* [Provided entries]

+===+

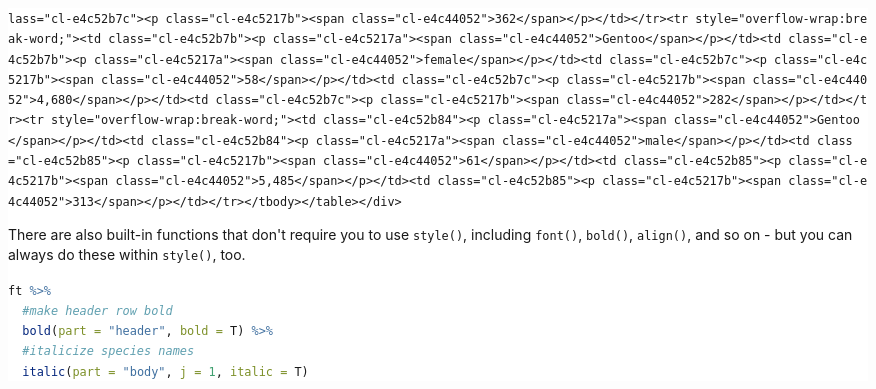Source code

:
 ```{=html}
lass="cl-e4c52b7c"><p class="cl-e4c5217b"><span class="cl-e4c44052">362</span></p></td></tr><tr style="overflow-wrap:break-word;"><td class="cl-e4c52b7b"><p class="cl-e4c5217a"><span class="cl-e4c44052">Gentoo</span></p></td><td class="cl-e4c52b7b"><p class="cl-e4c5217a"><span class="cl-e4c44052">female</span></p></td><td class="cl-e4c52b7c"><p class="cl-e4c5217b"><span class="cl-e4c44052">58</span></p></td><td class="cl-e4c52b7c"><p class="cl-e4c5217b"><span class="cl-e4c44052">4,680</span></p></td><td class="cl-e4c52b7c"><p class="cl-e4c5217b"><span class="cl-e4c44052">282</span></p></td></tr><tr style="overflow-wrap:break-word;"><td class="cl-e4c52b84"><p class="cl-e4c5217a"><span class="cl-e4c44052">Gentoo</span></p></td><td class="cl-e4c52b84"><p class="cl-e4c5217a"><span class="cl-e4c44052">male</span></p></td><td class="cl-e4c52b85"><p class="cl-e4c5217b"><span class="cl-e4c44052">61</span></p></td><td class="cl-e4c52b85"><p class="cl-e4c5217b"><span class="cl-e4c44052">5,485</span></p></td><td class="cl-e4c52b85"><p class="cl-e4c5217b"><span class="cl-e4c44052">313</span></p></td></tr></tbody></table></div>
```

There are also built-in functions that don't require you to use `style()`, including `font()`, `bold()`, `align()`, and so on - but you can always do these within `style()`, too.


``` r
ft %>%
  #make header row bold
  bold(part = "header", bold = T) %>%
  #italicize species names
  italic(part = "body", j = 1, italic = T)
```

```{=html}
```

+===+

* [What this task involves]
Using the records above, count every line that includes the word "part", and state the number only.

* [Task answer]
2